Si, à un moment donné, elle croit pouvoir trouver ce qu'elle cherche, elle ne le trouvera pas. On le voit malheureusement dans le cas des personnes nées sous X, même si c'est totalement différent. J'ai ainsi souvent reçu des personnes dans ce cas à ma permanence ; je les ai même aidées. Celles qui ont réussi à connaître leurs origines, parce que les règles dans cette matière sont différentes de celles que nous envisageons pour la connaissance des origines génétiques, n'ont pas toujours compris pourquoi elles avaient été abandonnées.

Un gamète, un ovule ou spermatozoïde, ce n'est pas un oeuf, ce n'est pas un embryon, ce n'est pas un enfant. Considérer qu'un gamète qui a été donné dans un acte d'amour, de responsabilité, est une partie de ses origines est, à mon avis, une erreur.

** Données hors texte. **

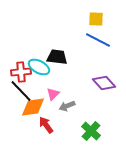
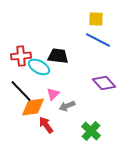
black trapezoid: moved 1 px right, 1 px up
red cross: moved 16 px up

On vit, en France, sous le régime du double anonymat : l'anonymat du donneur et celui du receveur. On ne sait même pas si le spermatozoïde ou l'ovule qu'on a donné a été utilisé. Ouvrir la voie de la connaissance pour des données non identifiantes ou identifiantes provoquerait plusieurs problèmes. Jean-Louis Touraine vient d'évoquer celui de frères et soeurs qui n'auraient pas le même traitement, mais mettez-vous à la place des enfants de la personne qui a donné des spermatozoïdes vingt ou vingt-cinq ans plus tôt et qui vont voir arriver dans leur vie, parce que ce ne sera pas secret, un demi-frère ou une demi-soeur génétique ? Comment vont-ils accepter que ceux qui sont des demi-frères par le gène ne le soient pas effectivement au niveau de la famille et au niveau social ?

J'ai reçu un courrier assez poignant et un collègue qui est dans ce cas s'est également exprimé sur ce sujet. À la question de savoir si elle acceptait la transmission de données non identifiantes cette personne a répondu que ces informations ne regardaient pas le receveur et ses enfants. Il nous semble malsain qu'un inconnu puisse fantasmer sur notre prénom, notre profession, notre localisation géographique, comme cela aurait été le cas avec le texte initial.

Accorder à un enfant ayant bénéficié d'un don ces informations serait valider son obsession de rencontrer le donneur et l'encourager dans sa quête. Nous pensons que l'entourage de cet enfant lui rendrait plus service en lui apprenant à accepter qu'il est impossible de toujours tout savoir, même sur soi-même. De plus, en 2010, à l'ère d'Internet, nous ne voyons pas quelles informations peuvent réellement être qualifiées de non-identifiantes. Toute personne venant au monde doit accepter que sa naissance a un prix : la mort, les souffrances, les frustrations. En tant que parents, il ne nous viendrait pas à l'idée de maintenir nos enfants dans l'illusion qu'ils peuvent y échapper. C'est grâce à notre amour et à notre éducation que nos enfants apprennent à s'accommoder de l'inéluctabilité de la mort. Un enfant né d'un don anonyme doit de même apprendre à s'accommoder de ne jamais connaître l'identité du donneur. Si, bien sûr, cet anonymat était mis en cause, nous demanderions immédiatement au CECOS la destruction des gamètes restants.